Battle Core Robots - this is Custom Robo except most of your attacks plant you in place so you end up spending a lot of time jumping and air dashing. also attacks have cooldowns, which, sure, moves in fighting games have frametimes and end lag and that stuff, but there’s no indication of when your cooldowns are up, so there’s a lot of guesswork and feeling your kit out; compare this to something like Virtual On or Senko no Ronde, where meters are always visible and you know when your options are available. melee seems bad too (the default frame’s super has anti synergy with the default melee weapon you get, which is… a choice). seems neat and fine otherwise

Asura the Striker - just go fucking download the demo and slowdown time and charge punch a boss in the face and then try to tell me this game is bad, I fucking dare you

Endless Alice - Gunfire Reborn, if it was third person and replaced the anthros with animes pulled from the hottest mobile games no one here plays

The Heroines’ Last Anthem - okay I know I joked about playing a porn game last post but, uh, I played a porn game

so the joke is it’s actually a pretty standard little platformer with light puzzle solving and exploration (by exploration, I mean you hump every wall and ceiling to find the areas the game hides until you broach them). so, unlike a lot of porno platformers with pixel art (which technically this game doesn’t have, it has tiny little Spline models whose textures feature big pixel art, but they still have that Flash animation tweening going on), where getting attacked leads to getting placed into a vulnerable state which then leads to… things (which, I could type an essay about this approach where the only way the player can get what they’re here for is by losing), instead the game part is hilariously chaste

instead, you find hidden items in the game part and have to buy H scenes using those from a gallery. this is A Choice. the sex is completely compartmentalized from the game. also the second unlockable scene is missing and crashes the game?

====================

List of tasks:
1. Return the part of the game reviews from "instead, you find" up to and including "crashes the game?", word for word.
2. Retype the entries from the line with "phylum: Mollusca" up to and including the line with "common name: Yellow clintonia", keeping every line unchanged.
The game reviews and the entries come from unrelated sources.

====================

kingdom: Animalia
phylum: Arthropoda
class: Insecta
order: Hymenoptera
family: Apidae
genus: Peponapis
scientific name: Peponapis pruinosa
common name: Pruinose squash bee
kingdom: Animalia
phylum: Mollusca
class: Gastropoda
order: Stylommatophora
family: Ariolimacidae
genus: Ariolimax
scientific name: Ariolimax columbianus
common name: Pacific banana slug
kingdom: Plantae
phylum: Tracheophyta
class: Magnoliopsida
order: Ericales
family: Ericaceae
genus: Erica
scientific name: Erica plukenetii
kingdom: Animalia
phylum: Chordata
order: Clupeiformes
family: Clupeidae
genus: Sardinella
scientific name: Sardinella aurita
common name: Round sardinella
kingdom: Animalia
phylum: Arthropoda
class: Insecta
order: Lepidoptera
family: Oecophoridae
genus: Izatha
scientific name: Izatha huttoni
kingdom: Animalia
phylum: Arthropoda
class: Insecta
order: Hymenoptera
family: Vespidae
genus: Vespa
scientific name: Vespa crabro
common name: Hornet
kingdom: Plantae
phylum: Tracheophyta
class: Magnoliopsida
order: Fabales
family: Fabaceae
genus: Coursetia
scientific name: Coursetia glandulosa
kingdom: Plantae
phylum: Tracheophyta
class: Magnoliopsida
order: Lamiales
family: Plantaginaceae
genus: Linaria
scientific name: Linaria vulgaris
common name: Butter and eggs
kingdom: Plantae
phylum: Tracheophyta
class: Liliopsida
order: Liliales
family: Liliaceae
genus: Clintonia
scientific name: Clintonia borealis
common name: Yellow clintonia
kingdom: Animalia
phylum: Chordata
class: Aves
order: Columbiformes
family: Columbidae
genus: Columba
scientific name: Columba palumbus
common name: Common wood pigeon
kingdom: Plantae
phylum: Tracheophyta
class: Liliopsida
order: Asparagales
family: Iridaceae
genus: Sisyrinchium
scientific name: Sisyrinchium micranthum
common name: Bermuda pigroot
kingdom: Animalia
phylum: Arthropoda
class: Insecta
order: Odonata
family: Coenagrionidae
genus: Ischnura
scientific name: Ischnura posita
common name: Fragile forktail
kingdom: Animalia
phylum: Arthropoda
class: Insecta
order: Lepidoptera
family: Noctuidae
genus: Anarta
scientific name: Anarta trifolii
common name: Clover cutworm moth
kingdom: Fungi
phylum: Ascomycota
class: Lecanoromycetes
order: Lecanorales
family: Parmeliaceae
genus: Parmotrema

====================

Set of answers:
1.
instead, you find hidden items in the game part and have to buy H scenes using those from a gallery. this is A Choice. the sex is completely compartmentalized from the game. also the second unlockable scene is missing and crashes the game?

2.
phylum: Mollusca
class: Gastropoda
order: Stylommatophora
family: Ariolimacidae
genus: Ariolimax
scientific name: Ariolimax columbianus
common name: Pacific banana slug
kingdom: Plantae
phylum: Tracheophyta
class: Magnoliopsida
order: Ericales
family: Ericaceae
genus: Erica
scientific name: Erica plukenetii
kingdom: Animalia
phylum: Chordata
order: Clupeiformes
family: Clupeidae
genus: Sardinella
scientific name: Sardinella aurita
common name: Round sardinella
kingdom: Animalia
phylum: Arthropoda
class: Insecta
order: Lepidoptera
family: Oecophoridae
genus: Izatha
scientific name: Izatha huttoni
kingdom: Animalia
phylum: Arthropoda
class: Insecta
order: Hymenoptera
family: Vespidae
genus: Vespa
scientific name: Vespa crabro
common name: Hornet
kingdom: Plantae
phylum: Tracheophyta
class: Magnoliopsida
order: Fabales
family: Fabaceae
genus: Coursetia
scientific name: Coursetia glandulosa
kingdom: Plantae
phylum: Tracheophyta
class: Magnoliopsida
order: Lamiales
family: Plantaginaceae
genus: Linaria
scientific name: Linaria vulgaris
common name: Butter and eggs
kingdom: Plantae
phylum: Tracheophyta
class: Liliopsida
order: Liliales
family: Liliaceae
genus: Clintonia
scientific name: Clintonia borealis
common name: Yellow clintonia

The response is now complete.